Goal of the exercise:
Write out only the lines from the start of the entries up to and including the line with "padding:16px 18px 16px;"; please skip the pictures.
------ Material provided ------
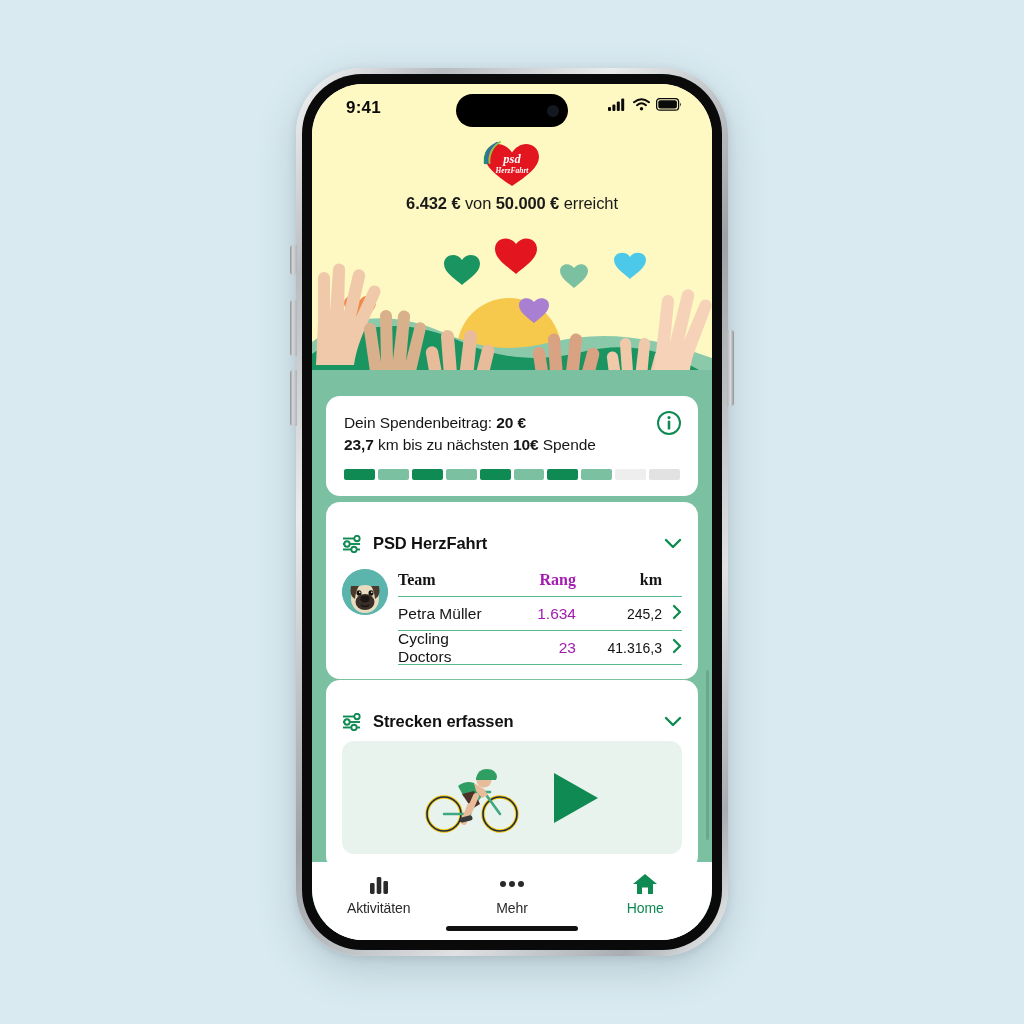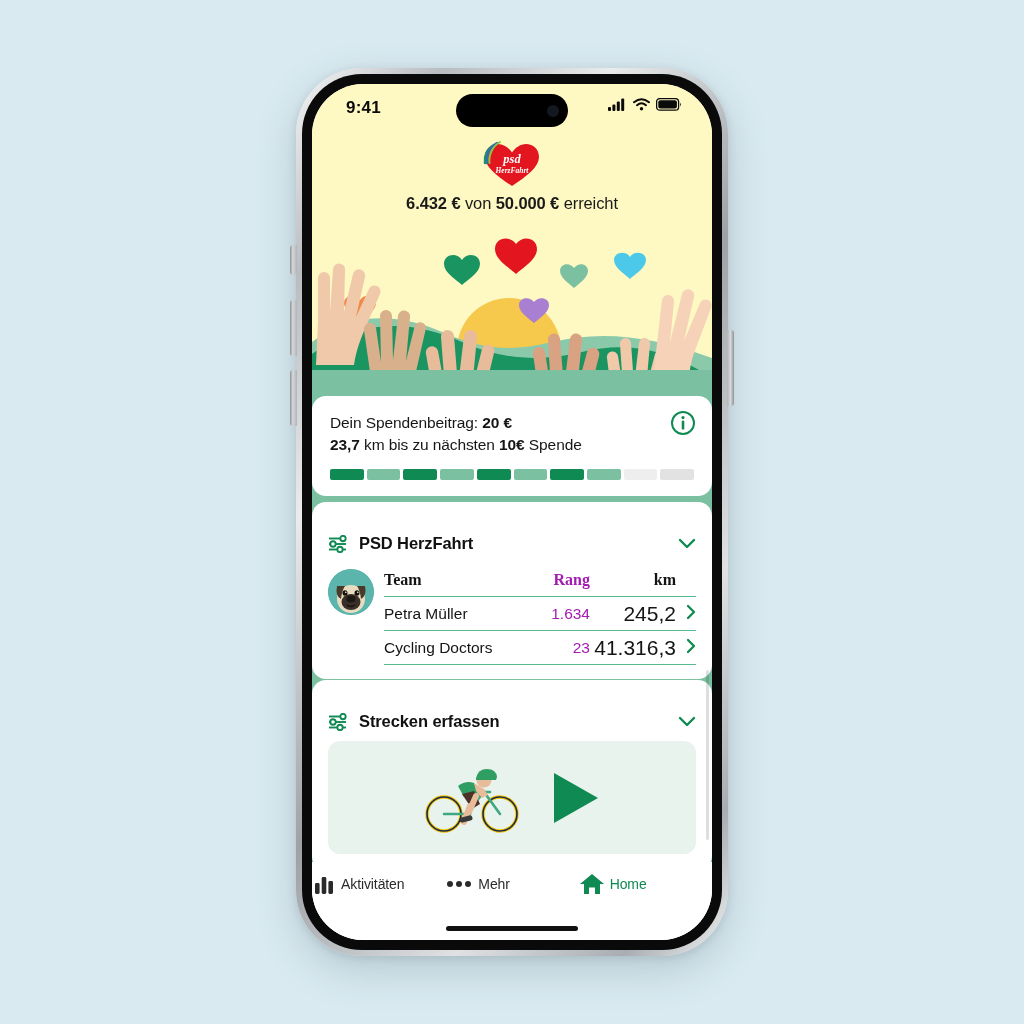--- a/index.html
+++ b/index.html
@@ -67,21 +67,21 @@
   #goal-text b { font-weight:700; }
   #hero-art { position:absolute; top:118px; left:0; width:100%; height:205px; }
 
   
   #app-body {
     position:absolute; top:286px; left:0; right:0; bottom:0;
     background:#7cc0a2;
   }
 
   
-  .card { background:#fff; border-radius:14px; margin:0 0 14px; }
+  .card { background:#fff; border-radius:14px; margin:0 14px 14px; }
 
   
   #donation-card { position:absolute; top:26px; left:0; right:0; }
   #donation-inner { padding:16px 18px 16px; position:relative; }
   .don-line { font-size:15.5px; color:#161616; line-height:1.45; letter-spacing:-.1px; }
   .don-line b { font-weight:700; }
   #info-icon-wrap { position:absolute; top:14px; right:16px; }
   #progress-bar { display:flex; gap:3px; margin-top:12px; height:11px; }
   .seg { flex:1; border-radius:2px; }
 
@@ -91,21 +91,21 @@
   .chev-down { margin-left:auto; }
 
   
   #leaderboard-body { display:flex; padding:0 16px 14px; }
   #avatar { width:46px; height:46px; border-radius:50%; flex:0 0 46px; margin-top:6px; overflow:hidden; background:#5bb5ad; }
   #lb-table { flex:1; margin-left:10px; }
   .lb-row { display:flex; align-items:center; border-bottom:1.6px solid #59b98e; height:34px; }
   .lb-row.head { border-bottom-width:1.6px;font-family:Liberation Serif, serif; }
   .lb-c-team { flex:1; font-size:15.5px; color:#141414; }
   .lb-c-rank { width:74px; text-align:right; font-size:15.5px; color:#a21caf; }
-  .lb-c-km   { width:86px; text-align:right; font-size:21px; color:#141414; }
+  .lb-c-km   { width:86px; text-align:right; font-size:14px; color:#141414; }
   .lb-c-arrow{ width:20px; text-align:right; }
   .lb-row.head .lb-c-team, .lb-row.head .lb-c-rank, .lb-row.head .lb-c-km { font-weight:700; font-size:16px; }
 
   
   #track-media {
     margin:0 16px 16px; height:113px; border-radius:12px;
     background:#e7f3ec; display:flex; align-items:center; justify-content:center; gap:22px;
   }
 
   
@@ -114,21 +114,21 @@
   #invite-title { font-size:16.5px; font-weight:700; color:#111; letter-spacing:-.1px; }
   #invite-close { margin-left:auto; cursor:pointer; }
   #invite-art { height:60px; display:flex; align-items:flex-end; padding:0 10px; gap:2px; }
 
   
   #bottom-nav {
     position:absolute; left:0; right:0; bottom:0; height:78px;
     background:#fff; display:flex; align-items:flex-start; padding-top:11px;
     border-radius:0 0 51px 51px; z-index:20;
   }
-  .nav-item { flex:1; display:flex; flex-direction:row; align-items:center; gap:5px; cursor:pointer; }
+  .nav-item { flex:1; display:flex; flex-direction:column; align-items:center; gap:5px; cursor:pointer; }
   .nav-label { font-size:14px; color:#2a2a2a; letter-spacing:-.1px; }
   .nav-item.active .nav-label { color:#0f8a52; }
   #home-indicator {
     position:absolute; bottom:9px; left:50%; transform:translateX(-50%);
     width:132px; height:5px; border-radius:3px; background:#111; z-index:25;
   }
   #scroll-track { position:absolute; right:3px; top:300px; width:3px; height:170px;
                   border-radius:2px; background:rgba(0,0,0,.13); }
 </style>
 </head>

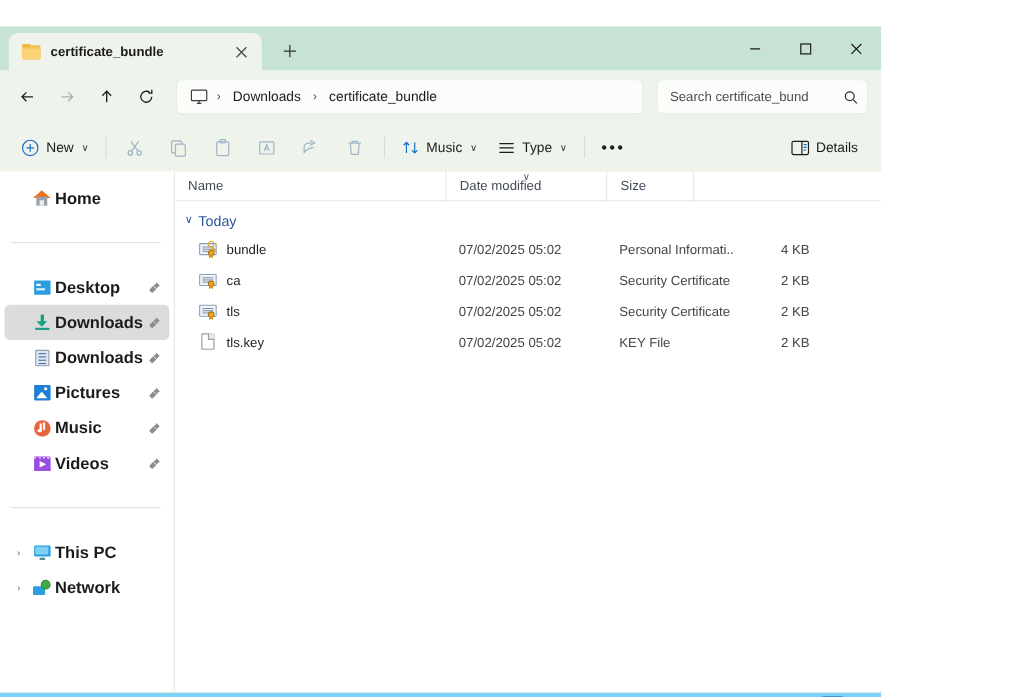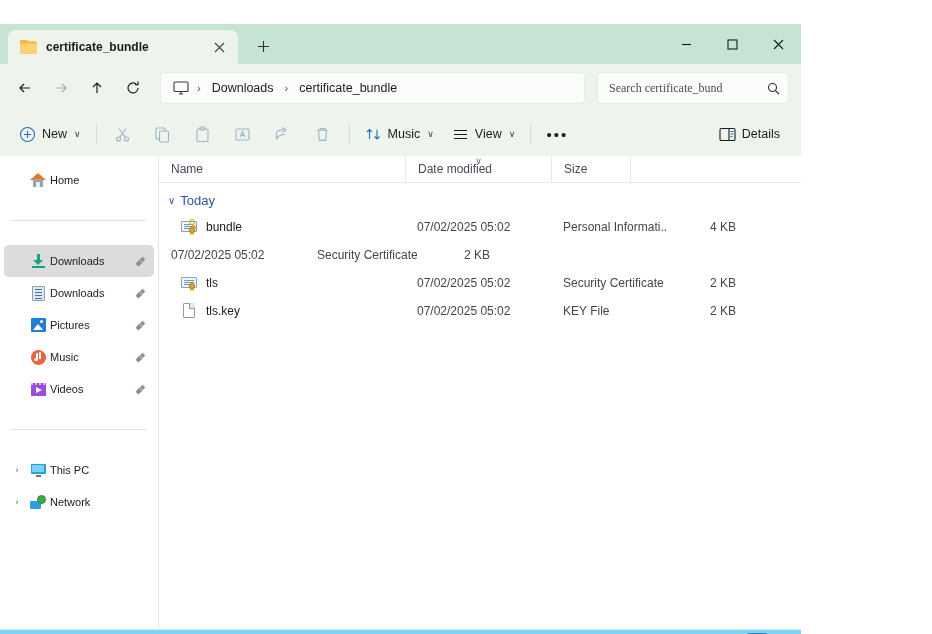--- a/index.html
+++ b/index.html
@@ -99,21 +99,21 @@
   .crumb-sep { color: #4a4a4a; font-size: 11px; padding: 0 2px; display:flex; align-items:center; }
   .pc-icon { display: flex; align-items: center; padding: 0 4px 0 2px; color: #3a3a3a; }
   .searchbox {
     width: 192px; height: 32px; flex: 0 0 192px;
     background: #fbfdfa; border: 1px solid #e6ece4; border-radius: 5px;
     display: flex; align-items: center; padding: 0 8px 0 11px;
     margin-left: 10px;
   }
   .searchbox input {
     flex: 1 1 auto; border: 0; outline: 0; background: transparent;
-    font-family: Liberation Serif, serif; font-size: 12px; color: #1b1b1b;
+    font-family: Liberation Sans, sans-serif; font-size: 12px; color: #1b1b1b;
   }
   .searchbox input::placeholder { color: #4d4d4d; }
   .search-icon { color: #2b2b2b; display: flex; align-items: center; }
 
   
   .toolbar {
     height: 44px; flex: 0 0 44px;
     background: #eef4ec;
     display: flex; align-items: center;
     padding: 0 12px 0 10px;
@@ -154,21 +154,21 @@
   .nav-item.selected { background: #dcdcdc; }
   .nav-chevron {
     width: 18px; flex: 0 0 18px;
     display: flex; align-items: center; justify-content: center;
     color: #5a5a5a; font-size: 9px;
   }
   .nav-ico {
     width: 24px; flex: 0 0 24px;
     display: flex; align-items: center; justify-content: center;
   }
-  .nav-label { font-size: 11px; color: #1b1b1b; flex: 1 1 auto; }
+  .nav-label { font-size: 15px; color: #1b1b1b; flex: 1 1 auto; font-weight: bold; }
   .pin { color: #8d8d8d; padding-right: 8px; display: flex; align-items: center; }
   .nav-divider { height: 1px; background: #e2e2e2; margin: 10px 12px 10px 10px; }
   .nav-gap { height: 14px; }
 
   
   .content { flex: 1 1 auto; display: flex; flex-direction: column; min-width: 0; background: #fff; }
   .colheaders {
     height: 27px; flex: 0 0 27px;
     display: flex; align-items: center;
     border-bottom: 1px solid #e8e8e8;
@@ -483,21 +483,21 @@
         <path d="M4.5 13 V3.5 M2 6 L4.5 3.5 L7 6"></path>
         <path d="M12 3.5 V13 M9.5 10.5 L12 13 L14.5 10.5"></path>
       </svg>
       <span>Music</span>
       <span class="chev">∨</span>
     </div>
     <div class="tb-btn">
       <svg width="17" height="17" viewBox="0 0 17 17" stroke="#1b1b1b" stroke-width="1.2">
         <path d="M2 4.5 H15 M2 8.5 H15 M2 12.5 H15"></path>
       </svg>
-      <span>View</span>
+      <span>Type</span>
       <span class="chev">∨</span>
     </div>
 
     <div class="tb-sep"></div>
 
     <div class="tb-btn tb-icon-btn">
       <span class="dots">•••</span>
     </div>
 
     <div class="tb-right">
@@ -526,20 +526,32 @@
             </span>
         </span>
         <span class="nav-label">Home</span>
       </div>
 
 
       <div class="nav-gap"></div>
       <div class="nav-divider"></div>
       <div class="nav-gap"></div>
 
+      <div class="nav-item">
+        <span class="nav-chevron"></span>
+        <span class="nav-ico">
+            <span class="ico-desktop"></span>
+          </span>
+        <span class="nav-label">Desktop</span>
+        <span class="pin">
+          <svg width="11" height="11" viewBox="0 0 11 11" fill="currentColor">
+              <path d="M7.2 0.6 L10.4 3.8 L8.9 4.4 L7.6 6.6 L4.4 3.4 L6.6 2.1 Z M4.1 3.8 L7.2 6.9 L3.3 10.4 L0.6 7.8 Z"></path>
+            </svg>
+        </span>
+      </div>
 
       <div class="nav-item selected">
         <span class="nav-chevron"></span>
         <span class="nav-ico">
           <span class="ico-down">
               <span class="shaft"></span>
               <span class="head"></span>
               <span class="tray"></span>
             </span>
         </span>
@@ -667,20 +679,30 @@
               </span>
             </span>
             <span class="fname">bundle</span>
           </div>
           <div class="cell cell-date">07/02/2025 05:02</div>
           <div class="cell cell-type">Personal Informati...</div>
           <div class="cell cell-size">4 KB</div>
         </div>
 
         <div class="row">
+          <div class="cell cell-name">
+            <span class="ficon">
+              <span class="cert">
+                  <span class="page"></span>
+                  <span class="seal"></span>
+                  <span class="ribbon"></span>
+                </span>
+            </span>
+            <span class="fname">ca</span>
+          </div>
           <div class="cell cell-date">07/02/2025 05:02</div>
           <div class="cell cell-type">Security Certificate</div>
           <div class="cell cell-size">2 KB</div>
         </div>
 
         <div class="row">
           <div class="cell cell-name">
             <span class="ficon">
               <span class="cert">
                   <span class="page"></span>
------
Result for this task:
--- a/index.html
+++ b/index.html
@@ -67,21 +67,21 @@
   #goal-text b { font-weight:700; }
   #hero-art { position:absolute; top:118px; left:0; width:100%; height:205px; }
 
   
   #app-body {
     position:absolute; top:286px; left:0; right:0; bottom:0;
     background:#7cc0a2;
   }
 
   
-  .card { background:#fff; border-radius:14px; margin:0 0 14px; }
+  .card { background:#fff; border-radius:14px; margin:0 14px 14px; }
 
   
   #donation-card { position:absolute; top:26px; left:0; right:0; }
   #donation-inner { padding:16px 18px 16px; position:relative; }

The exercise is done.